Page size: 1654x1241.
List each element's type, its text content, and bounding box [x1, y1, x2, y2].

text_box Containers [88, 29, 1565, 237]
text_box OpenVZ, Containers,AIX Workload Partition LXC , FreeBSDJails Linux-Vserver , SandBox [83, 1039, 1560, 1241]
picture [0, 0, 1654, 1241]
◆ ◆ ◆ ◆ ◆
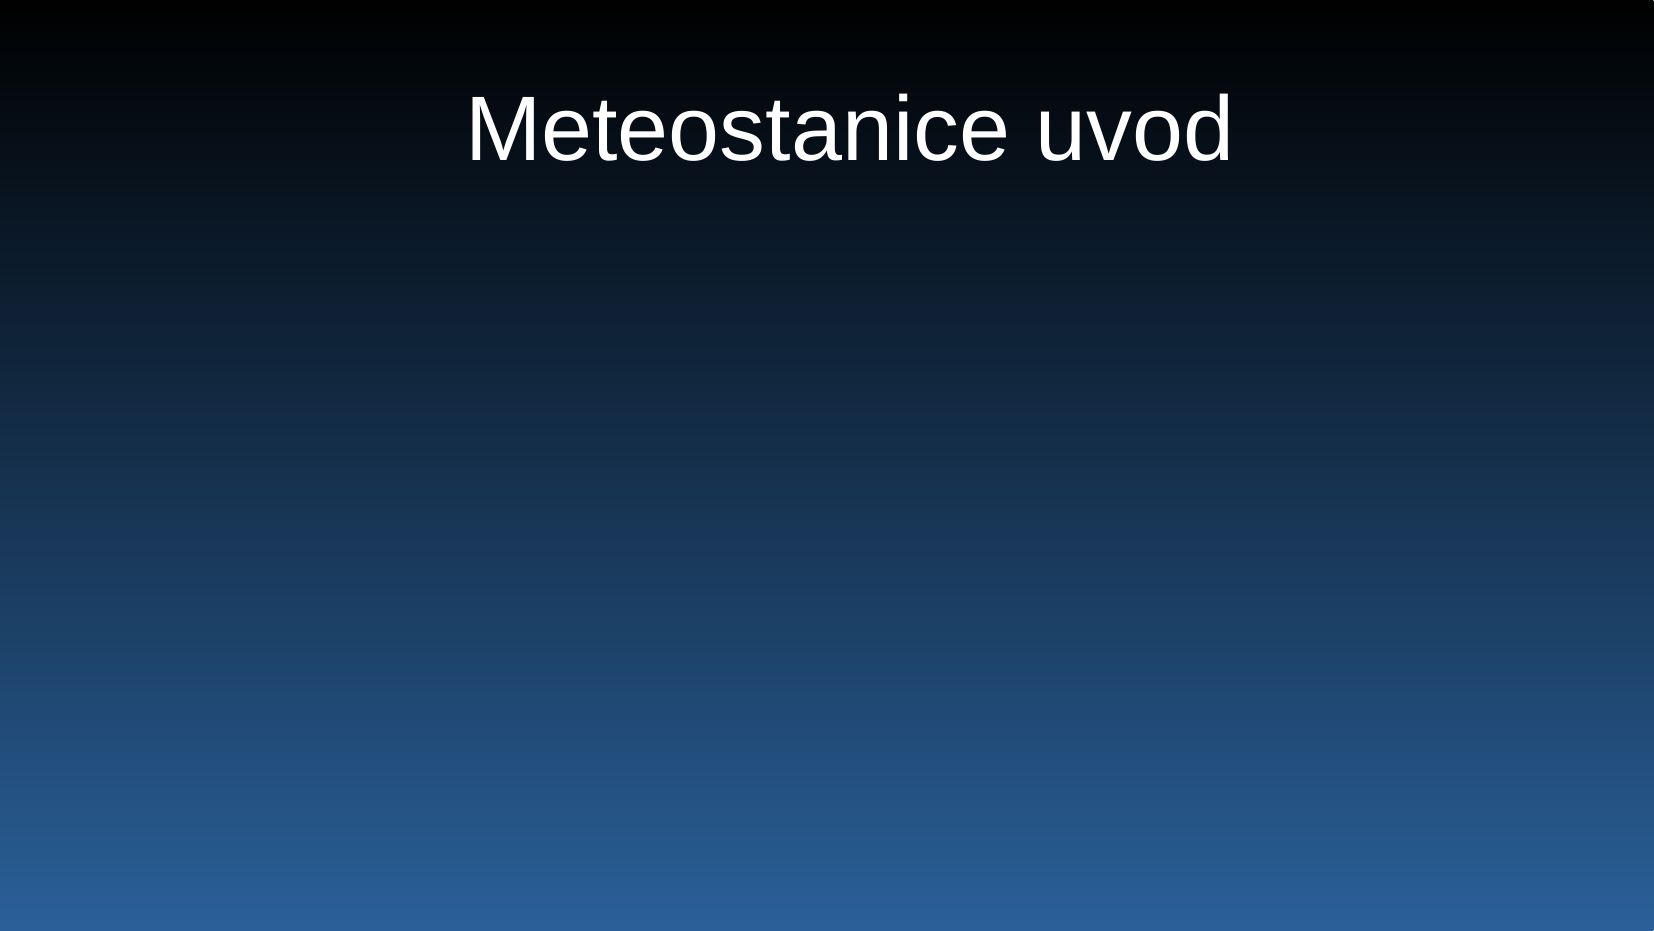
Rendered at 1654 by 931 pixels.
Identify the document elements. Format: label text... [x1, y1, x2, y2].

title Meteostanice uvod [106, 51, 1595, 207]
◆ ◆ ◆ ◆ ◆
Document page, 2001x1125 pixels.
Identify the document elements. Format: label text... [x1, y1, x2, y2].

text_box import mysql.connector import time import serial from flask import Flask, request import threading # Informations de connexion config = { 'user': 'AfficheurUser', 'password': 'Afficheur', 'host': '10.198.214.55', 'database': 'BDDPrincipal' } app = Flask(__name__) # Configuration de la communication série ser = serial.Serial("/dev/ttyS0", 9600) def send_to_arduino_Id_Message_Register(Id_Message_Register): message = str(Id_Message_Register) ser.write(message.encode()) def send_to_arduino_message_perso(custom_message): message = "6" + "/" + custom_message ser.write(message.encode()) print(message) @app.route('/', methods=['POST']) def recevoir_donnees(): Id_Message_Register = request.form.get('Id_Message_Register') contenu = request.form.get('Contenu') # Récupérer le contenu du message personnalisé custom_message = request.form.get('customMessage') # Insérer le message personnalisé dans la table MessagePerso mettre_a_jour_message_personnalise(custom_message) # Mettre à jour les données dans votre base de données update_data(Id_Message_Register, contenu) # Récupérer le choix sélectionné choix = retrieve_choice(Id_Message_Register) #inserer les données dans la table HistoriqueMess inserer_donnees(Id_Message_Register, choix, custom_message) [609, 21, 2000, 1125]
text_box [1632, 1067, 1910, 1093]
◆ ◆ ◆ ◆ ◆
__Exercise brief__: Format the part of the entries above that opens with the line containing "Document page, 2001x1125 pixels." and closes with the line containing "text_box [1632, 1067, 1910, 1093]" as a Markdown table with the columns Row and Line, numbering each line and leaving out blank lines.

__The reply__:
| Row | Line |
|---|---|
| 1 | Document page, 2001x1125 pixels. |
| 2 | Identify the document elements. Format: label text... [x1, y1, x2, y2]. |
| 3 | text_box import mysql.connector import time import serial from flask import Flask, request import threading # Informations de connexion config = { 'user': 'AfficheurUser', 'password': 'Afficheur', 'host': '10.198.214.55', 'database': 'BDDPrincipal' } app = Flask(__name__) # Configuration de la communication série ser = serial.Serial("/dev/ttyS0", 9600) def send_to_arduino_Id_Message_Register(Id_Message_Register): message = str(Id_Message_Register) ser.write(message.encode()) def send_to_arduino_message_perso(custom_message): message = "6" + "/" + custom_message ser.write(message.encode()) print(message) @app.route('/', methods=['POST']) def recevoir_donnees(): Id_Message_Register = request.form.get('Id_Message_Register') contenu = request.form.get('Contenu') # Récupérer le contenu du message personnalisé custom_message = request.form.get('customMessage') # Insérer le message personnalisé dans la table MessagePerso mettre_a_jour_message_personnalise(custom_message) # Mettre à jour les données dans votre base de données update_data(Id_Message_Register, contenu) # Récupérer le choix sélectionné choix = retrieve_choice(Id_Message_Register) #inserer les données dans la table HistoriqueMess inserer_donnees(Id_Message_Register, choix, custom_message) [609, 21, 2000, 1125] |
| 4 | text_box [1632, 1067, 1910, 1093] |